Why this choice matters
For many organisers, the first question isn’t just “Do I need Public Liability insurance?” — it’s whether to buy a one-off (PAYG) policy for each event, or an annual policy that sits in the background all year. Both approaches can work, but they suit very different event profiles, budgets and admin loads.
What is one-off (PAYG) event insurance?
A one-off, or PAYG, policy is designed for a specific event or short series of dates. With Zipcova, this typically includes:
- Cover for the policy period you select – including site visits, planning meetings, setup and pack-down, not just event days.
- Instant pricing and documentation – no long proposal forms or risk plans for most events.
- Flexibility – you only pay for the dates you actually need, venue by venue.
What is an annual event policy?
An annual policy sits in place for 12 months and is usually designed for organisers who:
- Run frequent events across the year under the same legal entity.
- Operate from fixed venues or repeat locations with similar risk profiles.
- Prefer a single annual renewal date and are comfortable with a larger upfront premium.
Annual cover can be useful for very busy organisers, but it’s not automatically the most economical or efficient option — especially when events vary in size, type and timing.
When one-off (PAYG) cover usually makes more sense
PAYG is often the better fit when:
- You run a smaller number of events each year, or they are spread out.
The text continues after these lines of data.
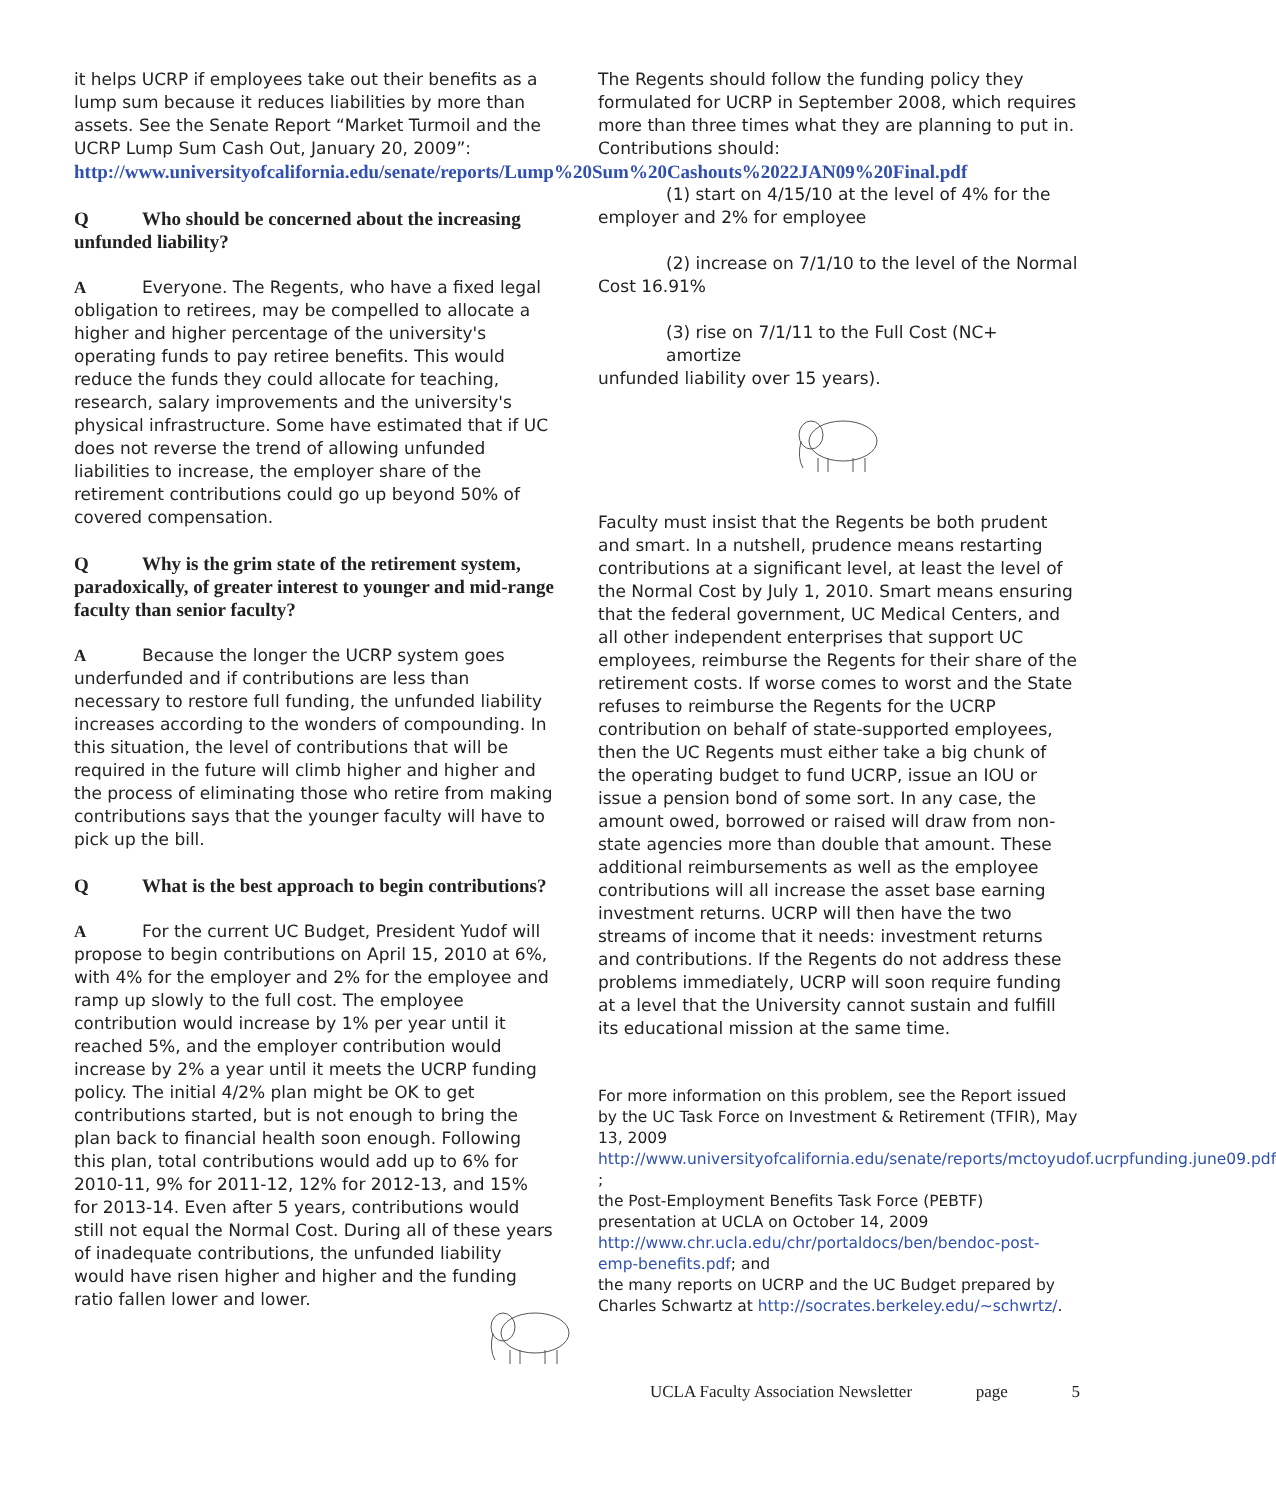it helps UCRP if employees take out their benefits as a lump sum because it reduces liabilities by more than assets. See the Senate Report “Market Turmoil and the UCRP Lump Sum Cash Out, January 20, 2009”: http://www.universityofcalifornia.edu/senate/reports/Lump%20Sum%20Cashouts%2022JAN09%20Final.pdf
Q Who should be concerned about the increasing unfunded liability?
A Everyone. The Regents, who have a fixed legal obligation to retirees, may be compelled to allocate a higher and higher percentage of the university's operating funds to pay retiree benefits. This would reduce the funds they could allocate for teaching, research, salary improvements and the university's physical infrastructure. Some have estimated that if UC does not reverse the trend of allowing unfunded liabilities to increase, the employer share of the retirement contributions could go up beyond 50% of covered compensation.
Q Why is the grim state of the retirement system, paradoxically, of greater interest to younger and mid-range faculty than senior faculty?
A Because the longer the UCRP system goes underfunded and if contributions are less than necessary to restore full funding, the unfunded liability increases according to the wonders of compounding. In this situation, the level of contributions that will be required in the future will climb higher and higher and the process of eliminating those who retire from making contributions says that the younger faculty will have to pick up the bill.
Q What is the best approach to begin contributions?
A For the current UC Budget, President Yudof will propose to begin contributions on April 15, 2010 at 6%, with 4% for the employer and 2% for the employee and ramp up slowly to the full cost. The employee contribution would increase by 1% per year until it reached 5%, and the employer contribution would increase by 2% a year until it meets the UCRP funding policy. The initial 4/2% plan might be OK to get contributions started, but is not enough to bring the plan back to financial health soon enough. Following this plan, total contributions would add up to 6% for 2010-11, 9% for 2011-12, 12% for 2012-13, and 15% for 2013-14. Even after 5 years, contributions would still not equal the Normal Cost. During all of these years of inadequate contributions, the unfunded liability would have risen higher and higher and the funding ratio fallen lower and lower.
The Regents should follow the funding policy they formulated for UCRP in September 2008, which requires more than three times what they are planning to put in. Contributions should:
(1) start on 4/15/10 at the level of 4% for the employer and 2% for employee
(2) increase on 7/1/10 to the level of the Normal Cost 16.91%
(3) rise on 7/1/11 to the Full Cost (NC+ amortize unfunded liability over 15 years).
Faculty must insist that the Regents be both prudent and smart. In a nutshell, prudence means restarting contributions at a significant level, at least the level of the Normal Cost by July 1, 2010. Smart means ensuring that the federal government, UC Medical Centers, and all other independent enterprises that support UC employees, reimburse the Regents for their share of the retirement costs. If worse comes to worst and the State refuses to reimburse the Regents for the UCRP contribution on behalf of state-supported employees, then the UC Regents must either take a big chunk of the operating budget to fund UCRP, issue an IOU or issue a pension bond of some sort. In any case, the amount owed, borrowed or raised will draw from non-state agencies more than double that amount. These additional reimbursements as well as the employee contributions will all increase the asset base earning investment returns. UCRP will then have the two streams of income that it needs: investment returns and contributions. If the Regents do not address these problems immediately, UCRP will soon require funding at a level that the University cannot sustain and fulfill its educational mission at the same time.
For more information on this problem, see the Report issued by the UC Task Force on Investment & Retirement (TFIR), May 13, 2009
http://www.universityofcalifornia.edu/senate/reports/mctoyudof.ucrpfunding.june09.pdf ;
the Post-Employment Benefits Task Force (PEBTF) presentation at UCLA on October 14, 2009
http://www.chr.ucla.edu/chr/portaldocs/ben/bendoc-post-emp-benefits.pdf; and
the many reports on UCRP and the UC Budget prepared by Charles Schwartz at http://socrates.berkeley.edu/~schwrtz/.
UCLA Faculty Association Newsletter page 5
- Your events change in size or format (e.g. markets, festivals, conferences, pop-ups).
- You’re working with different venues or councils with varying requirements.
- You’d rather avoid a large annual premium and pay only for what you use.
- You want instant Certificates of Currency as bookings are confirmed.
When an annual policy can still be useful
An annual structure may still be worth considering if:
- You run high volumes of events under one entity throughout the year.
- Your activities are fairly consistent (similar type, scale and risk profile).
- You have long-term venue arrangements or resident programming.
For many organisers, however, modern PAYG options now cover the same essentials with far less admin, and often at a lower overall cost across the year.
How data made PAYG cover possible
Historically, insurers priced each event from scratch using long forms, risk plans and site maps. That made one-off policies slow and labour-intensive — and pushed many organisers toward annual policies instead.
Today, our partner insurer uses claims data from over 90,000+ events across 40+ countries to understand how different event types behave in the real world. With that portfolio data in place, most common event categories can be safely assessed using just the basics: event type, location, dates and attendance.
That’s what allows Zipcova to offer PAYG cover with:
- Instant, pattern-based pricing instead of one-off manual quotes.
- Less paperwork for organisers and venues.
- Competitive premiums without large broker fees built into every event.
One policy doesn’t cover everyone on site
Whether you choose a one-off or annual structure, your Public Liability policy protects you as the organiser — it doesn’t automatically cover every service provider at your event.
Your suppliers still need their own cover because:
- Each party is responsible for its own legal defence until liability is decided.
- Different activities carry very different risks.
- Your policy is not designed to respond to a supplier’s negligence.
Always ask stallholders, suppliers and contractors for their own Certificate of Currency, covering the full period of your event including bump-in and bump-out.
A simple checklist to help you decide
As a quick rule of thumb:
- Mostly one-off or occasional events? PAYG is usually simpler and more cost-effective.
- High volume, year-round programming? It may be worth comparing annual options.
- New or growing programme? Many organisers start with PAYG, then review annual options once event volume is stable.
A quick note on alcohol, contracts and documentation
Some risk factors apply no matter which structure you choose:
- Alcohol service – must be handled by RSA-qualified persons.
- Venue contracts – be cautious with any broad indemnity / hold-harmless clauses.
- Incident documentation – photos, reports and safety checks significantly improve claim outcomes.
The bottom line
One-off and annual event insurance are simply different tools. The right choice depends on how often you run events, how varied they are, and how you prefer to manage cash flow and admin.
What matters most is having appropriate cover in place, ensuring suppliers carry their own insurance, and keeping clear documentation so your insurer can support you if something goes wrong.